**TEXT FOR ANALYSIS**:
*****
Wednesday 20 July 2022

Oliver Twist

From reference 1, I got to reference 2. From reference 2 I got to reference 3, where I come across the hypnagogia of reference 4.

It turns out that Charles Dickens inserted a good description of this interesting condition, between waking and sleeping, at the end of Chapter XXXIV of Oliver Twist. A few minutes with Bing and I have a pdf of the book in question, Dickens’s second novel, and I quickly find the description in question.

Then yesterday evening, dining in the Bugle of reference 6, we notice an ancient copy of ‘Oliver Twist’ on a shelf and, by permission, I take it away for further perusal.

Published by Chapman & Hall of Piccadilly, a once proud independent founded in 1834, now just a brand name in some consolidated operation. Printed by Virtue & Co. of the City Road, London. A slim volume in their Household Edition of the works of Charles Dickens. Not to be confused with ‘Household Words’ published rather earlier by Dickens himself.

Thick boards covered in green cloth, embossed in black with further decoration in gold. A centenary stamp for Dickens of 1912. Frontispiece, title page, a preface of two pages (probably written in 1867, three years before Dickens’s death in 1870) and then just over 200 pages of two column text, including near thirty half page illustrations, nearly all, for some reason, in the middle of a right hand page. None of the additional wrapping material usually to be found in more recent books. 

The centenary stamp has no monarch’s head, mandatory at that time, so a fake. Presumably intended as a souvenir or for purposes such as the present. Stuck in, possibly after the original sale.
*****
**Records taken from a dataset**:
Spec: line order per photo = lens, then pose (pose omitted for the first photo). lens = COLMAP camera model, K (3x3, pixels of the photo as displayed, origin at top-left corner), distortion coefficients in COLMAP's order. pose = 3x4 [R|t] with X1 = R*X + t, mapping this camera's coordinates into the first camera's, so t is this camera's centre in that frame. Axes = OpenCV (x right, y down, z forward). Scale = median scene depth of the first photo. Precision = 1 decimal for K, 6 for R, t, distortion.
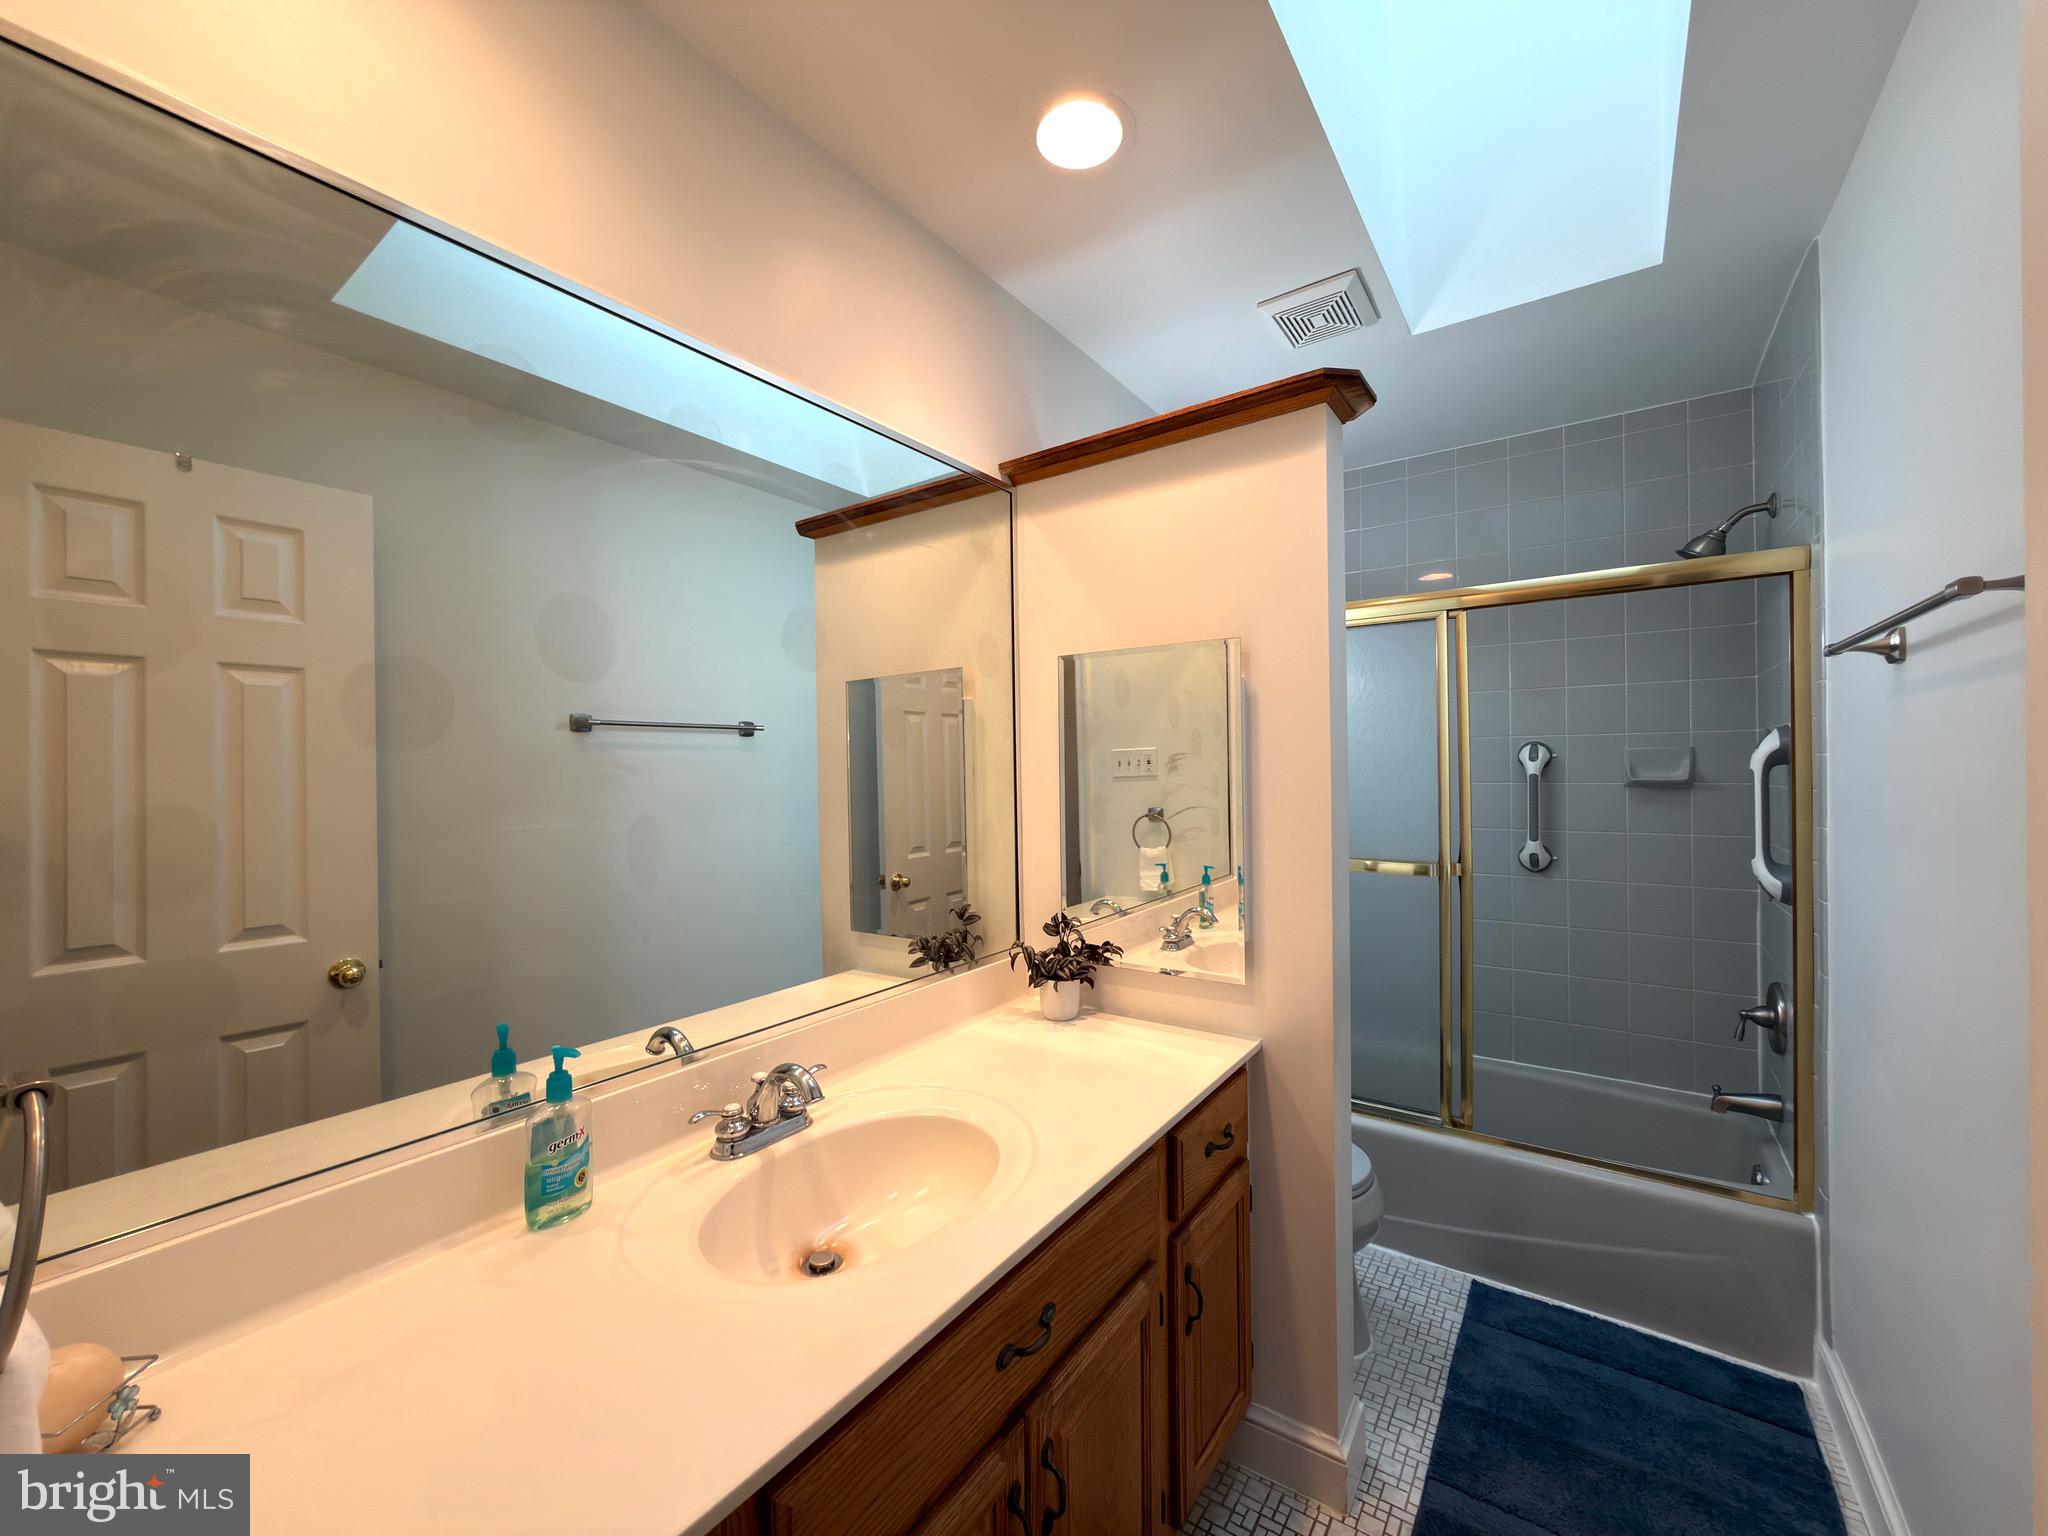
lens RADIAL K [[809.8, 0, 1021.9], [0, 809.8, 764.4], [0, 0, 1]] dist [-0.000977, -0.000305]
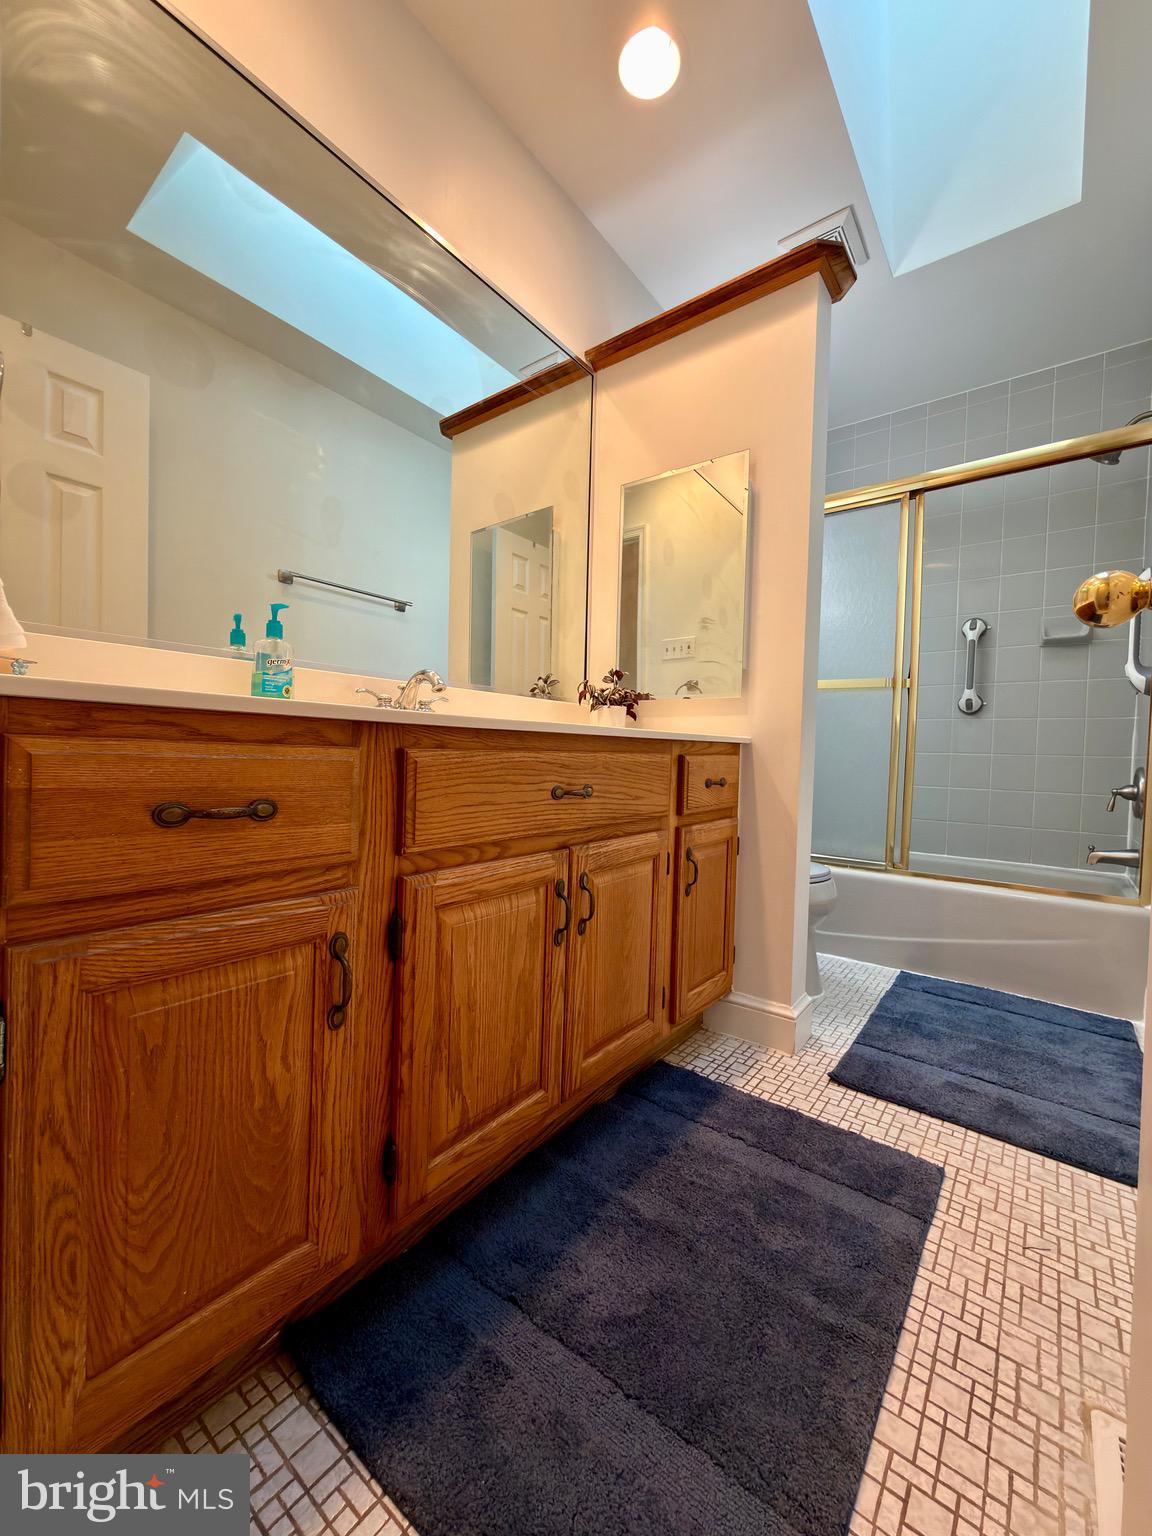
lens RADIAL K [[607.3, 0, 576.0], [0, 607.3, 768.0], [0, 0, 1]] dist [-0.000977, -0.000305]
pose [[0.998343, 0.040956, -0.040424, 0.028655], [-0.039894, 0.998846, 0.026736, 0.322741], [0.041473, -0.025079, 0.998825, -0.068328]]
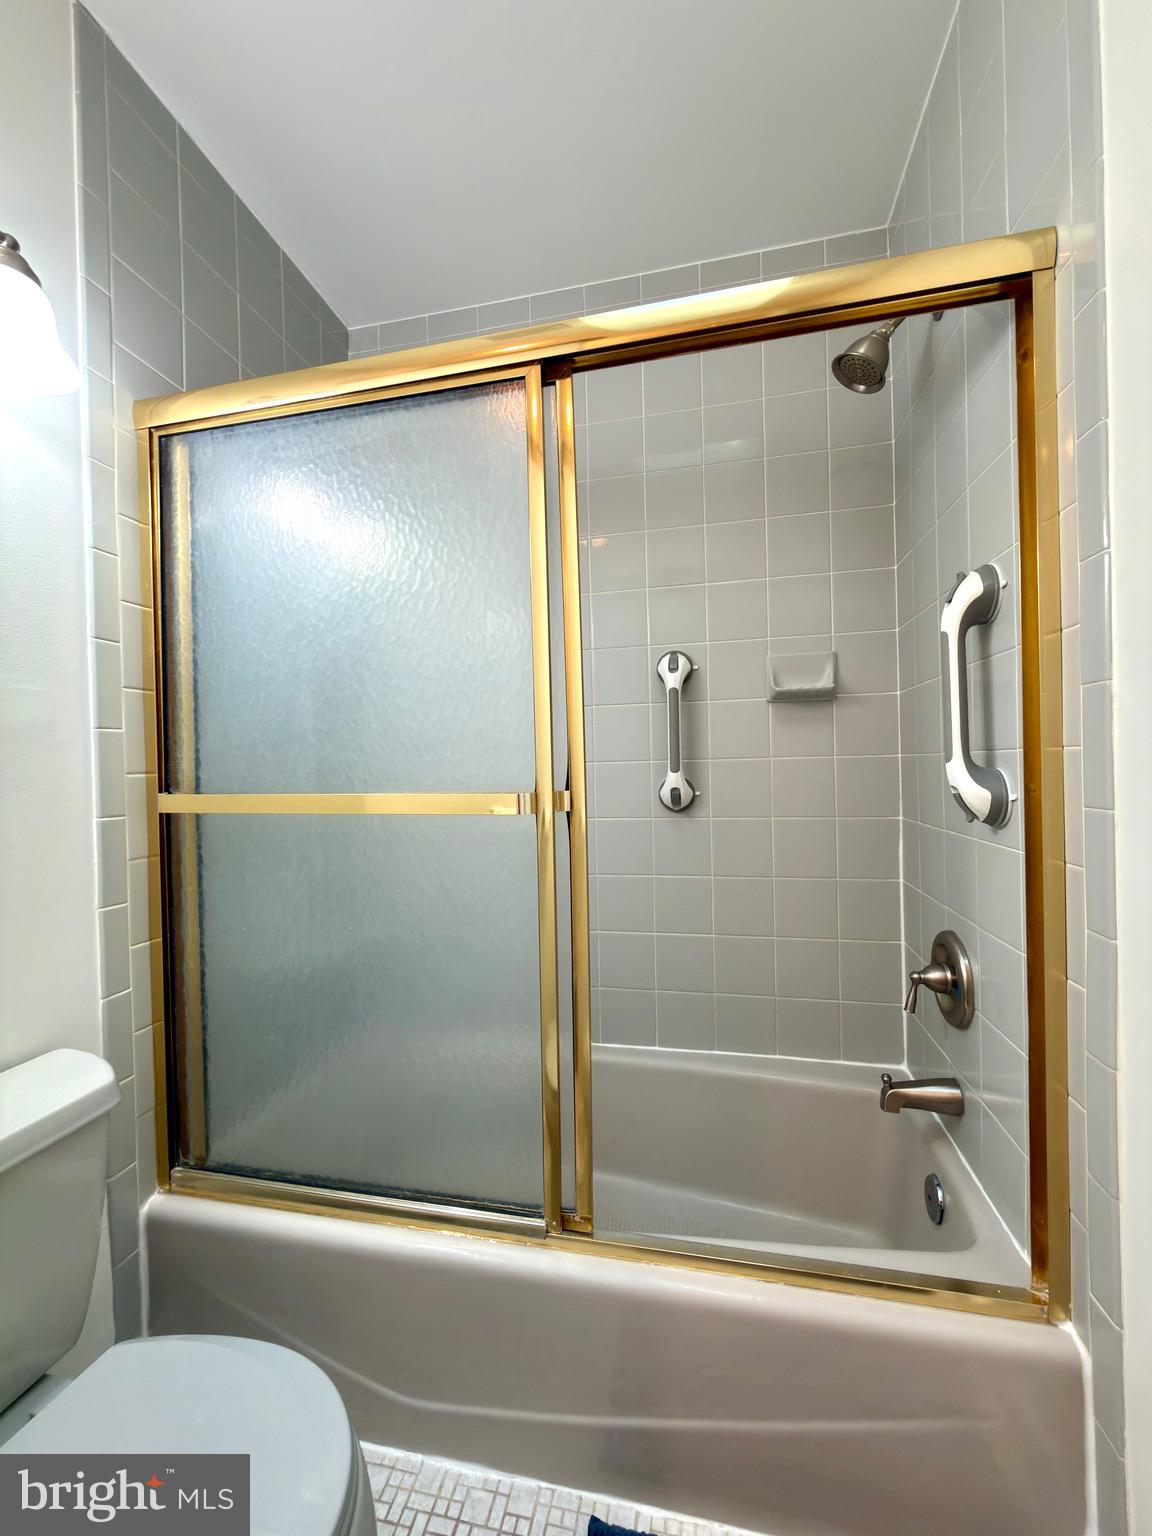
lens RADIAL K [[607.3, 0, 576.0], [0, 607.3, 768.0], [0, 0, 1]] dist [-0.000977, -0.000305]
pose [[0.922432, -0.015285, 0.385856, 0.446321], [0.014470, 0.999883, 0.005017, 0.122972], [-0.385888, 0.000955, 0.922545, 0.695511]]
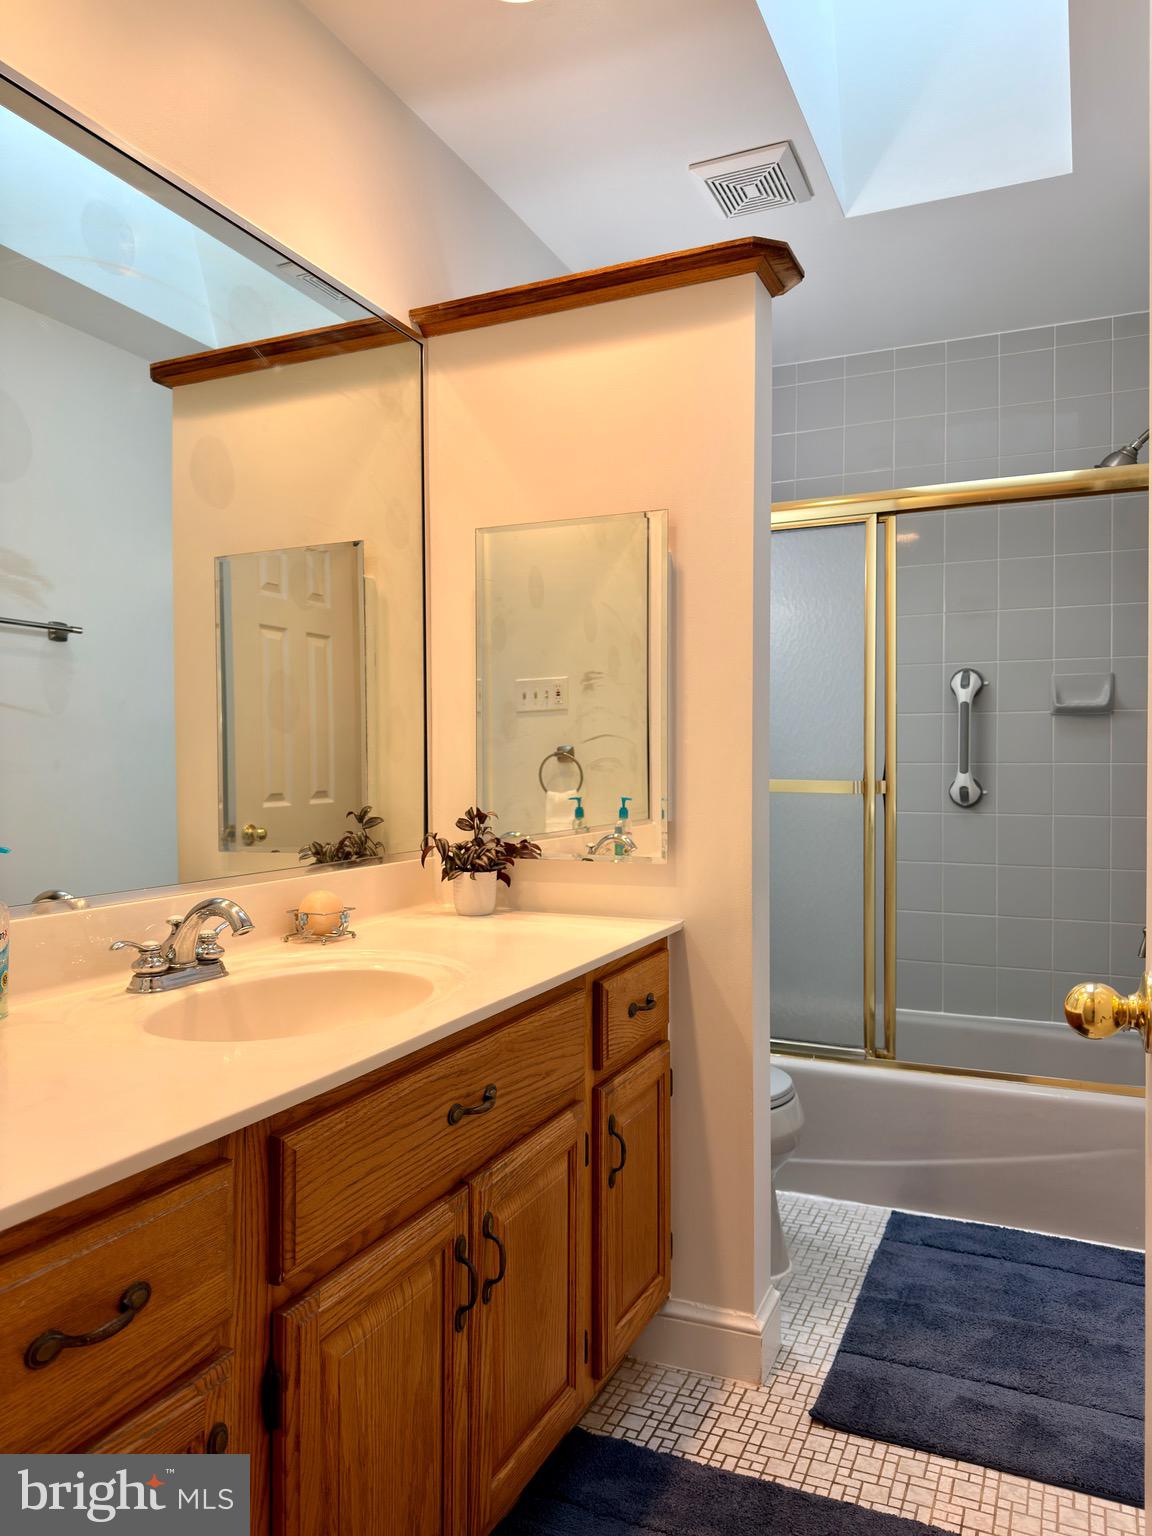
*****
**ACTIVITY**: Carry on the post about the old copy of Oliver Twist from its last sentence, keeping to its voice. The records have no connection to the post about the old copy of Oliver Twist.

**RESPONSE AREA**:
The spine is stiffened by some thick printed paper, so something recycled, rather than new, as would the case in such a book now.

We get no contents page, but the chapters are headed by a few introductory words. The reader gets that much support.

The pages are quite wide by modern standards, certainly a good deal wider than the average paperback, so the two column format was needed for comfort in reading – perhaps with poorly corrected or uncorrected eyes in bad light. I associate to an edition of Hardy’s ‘Far from the Madding Crowd’ in a broadsheet newspaper which I came across in Hardy’s house in Dorset. Not much reader comfort there. Noticed near a decade ago at reference 11.

Most of the preface is given over to justifying a portrait of low-life in the raw, stripped of the pleasant and romantic glow which usually wrapped such portraits. We are particularly referred to John Gay’s ‘Beggar’s Opera’ of the previous century. We are also told of the delicate ears of respectable ladies, too delicate for the language which comes with such low-life. Dickens makes a stand for the stern truth.

I thought that the illustrations had been recycled from some previous edition, and at least some of them carry the signature of a Dalziel, and reference 8 confirms that they were all produced by the Dalziel brothers, especially for the Chapman & Hall edition of 1870 or so. For the brothers see also reference 9. The original drawings were made by one J. Mahoney, well known in his day for his drawings from the Irish Famine, an important part of pushing the government in London to action. 

Many of the chapters include a conventionally decorated and enlarged initial letter. A pale imitation of the sort of thing you used to get in illuminated manuscripts of old. The print is quite pale too, but I am not sure whether that is cheap printing in the first place or cheap ink fading with age.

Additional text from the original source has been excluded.